FALÊNCIA MORAL DO BRASIL
Quando Bolsonaro foi eleito, após o lulopetismo se lambuzar em tanta corrupção, a ideia do eleitor era a de que estaria escolhendo alguém capaz de promover uma verdadeira ruptura, como se fosse um outsider. Durante o mandato, porém, vimos que ele fazia parte do mesmo sistema, com práticas de “rachadinhas” no clã Bolsonaro e tentativas de intervir na Polícia Federal para proteger o filho 01.Agora, assistimos atônitos ao ministro do STF, ex-advogado do PT, Dias Toffoli, viajar em jatinho particular para assistir à final da Libertadores acompanhado de um advogado do Caso Master, do qual é relator. No mesmo processo, o escritório de advocacia de Viviane Barci de Moraes, esposa do ministro Alexandre de Moraes, assinou contrato de R$ 129 milhões com o Banco Master, investigado por fraudes contra o sistema financeiro.Vivemos uma falência moral que não é de hoje: relações promíscuas em que a Constituição é interpretada — ou rasgada — conforme o interesse particular deste ou daquele. No impeachment da ex-presidenta Dilma Rousseff, por exemplo, ignoraram o texto constitucional ao não retirar seus direitos políticos, algo que Collor não conseguiu preservar, conforme está previsto em nossa Carta Magna.
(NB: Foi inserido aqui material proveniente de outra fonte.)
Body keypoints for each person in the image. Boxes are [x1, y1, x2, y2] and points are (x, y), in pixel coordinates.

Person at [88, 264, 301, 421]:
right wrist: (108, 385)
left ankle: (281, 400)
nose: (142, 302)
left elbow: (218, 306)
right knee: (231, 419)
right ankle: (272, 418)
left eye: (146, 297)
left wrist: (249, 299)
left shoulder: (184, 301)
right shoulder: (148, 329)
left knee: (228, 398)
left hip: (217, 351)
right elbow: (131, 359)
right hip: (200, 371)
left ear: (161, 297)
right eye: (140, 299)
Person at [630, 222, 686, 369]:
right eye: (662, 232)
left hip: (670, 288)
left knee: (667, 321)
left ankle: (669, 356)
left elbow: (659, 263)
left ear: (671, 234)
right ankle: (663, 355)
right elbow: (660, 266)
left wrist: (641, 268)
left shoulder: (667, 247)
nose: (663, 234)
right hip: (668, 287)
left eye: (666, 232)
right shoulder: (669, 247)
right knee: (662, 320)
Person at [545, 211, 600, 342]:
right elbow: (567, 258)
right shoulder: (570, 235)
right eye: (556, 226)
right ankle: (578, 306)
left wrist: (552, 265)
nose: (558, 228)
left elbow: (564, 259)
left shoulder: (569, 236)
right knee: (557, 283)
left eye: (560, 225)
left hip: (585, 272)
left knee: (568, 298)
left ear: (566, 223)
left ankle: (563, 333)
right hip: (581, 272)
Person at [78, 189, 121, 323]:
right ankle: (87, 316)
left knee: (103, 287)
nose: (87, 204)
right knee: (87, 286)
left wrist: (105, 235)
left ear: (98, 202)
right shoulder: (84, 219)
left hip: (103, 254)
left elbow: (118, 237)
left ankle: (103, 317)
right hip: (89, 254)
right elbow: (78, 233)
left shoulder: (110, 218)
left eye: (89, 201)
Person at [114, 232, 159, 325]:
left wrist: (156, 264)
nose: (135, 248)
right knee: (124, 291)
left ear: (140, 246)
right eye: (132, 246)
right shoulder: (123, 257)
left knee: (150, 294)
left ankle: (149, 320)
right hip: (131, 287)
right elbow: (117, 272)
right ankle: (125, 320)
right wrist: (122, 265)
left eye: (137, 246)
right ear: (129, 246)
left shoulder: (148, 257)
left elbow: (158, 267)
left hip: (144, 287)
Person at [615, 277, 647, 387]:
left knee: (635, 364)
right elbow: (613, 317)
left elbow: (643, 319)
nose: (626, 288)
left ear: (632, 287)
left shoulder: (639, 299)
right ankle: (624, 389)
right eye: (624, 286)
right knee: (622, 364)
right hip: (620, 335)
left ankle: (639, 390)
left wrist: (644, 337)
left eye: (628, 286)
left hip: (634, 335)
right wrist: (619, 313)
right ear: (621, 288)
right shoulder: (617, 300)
Voltando a Bolsonaro, assustados com seu discurso contra as instituições, conseguiram a façanha de libertar Lula para que este pudesse concorrer. Agora, Lula está novamente no centro das atenções, enquanto Bolsonaro enfrenta prisão por um golpe fracassado. O eleitor médio continua dividido entre dois lados que nasceram desse sistema torto do presidencialismo de coalizão, criado pela Constituição de 1988 e fortalecido pela emenda da reeleição, que permitiu a perpetuação de quem já ocupava cargos executivos. Desde então, vimos crescer o número de partidos representados no Congresso: mais de 30 legendas transformadas em balcões de negócios, em busca de cargos e emendas parlamentares para beneficiar o partido no poder.
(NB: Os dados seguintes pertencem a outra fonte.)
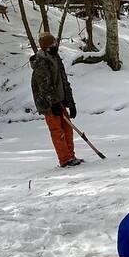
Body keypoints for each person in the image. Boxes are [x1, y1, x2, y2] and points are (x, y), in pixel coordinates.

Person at [30, 32, 82, 168]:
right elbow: (44, 86)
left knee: (68, 130)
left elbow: (64, 82)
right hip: (49, 103)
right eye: (53, 44)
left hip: (60, 100)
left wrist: (71, 103)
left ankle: (71, 156)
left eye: (55, 43)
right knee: (57, 131)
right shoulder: (41, 62)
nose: (56, 45)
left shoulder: (56, 58)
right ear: (46, 47)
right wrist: (53, 103)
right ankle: (65, 159)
Esse quadro revela a falência moral do país, que assiste à população empobrecer enquanto o PCC e outras facções avançam sobre a política, o Judiciário e o mundo empresarial, com a complacência de todos. Enquanto isso, o trabalhador pobre faz milagres para se deslocar em ônibus lotados, lutando pelo pão de cada dia, enquanto nosso líder maior, presidente Lula, promete fartura na mesa do brasileiro no Natal.Lembro bem quando o então candidato à Presidência afirmava, no Programa Sílvio Santos, que iniciativas como o Bolsa Escola não passavam de jogada eleitoreira. Hoje, a prática recorrente é locupletar-se no poder, comprar votos no Congresso e na população, estendendo o Bolsa Família a mais de 90 milhões de brasileiros. No entanto, nunca se atacaram as causas estruturais dos problemas, nem mesmo quando Lula apareceu com a mão suja de petróleo do pré-sal prometendo que os recursos seriam destinados à educação.
Peço ao leitor e eleitor muito cuidado nas próximas eleições, para que possamos verdadeiramente buscar novos caminhos fora desses dois pensamentos hegemônicos: petismo e antipetismo.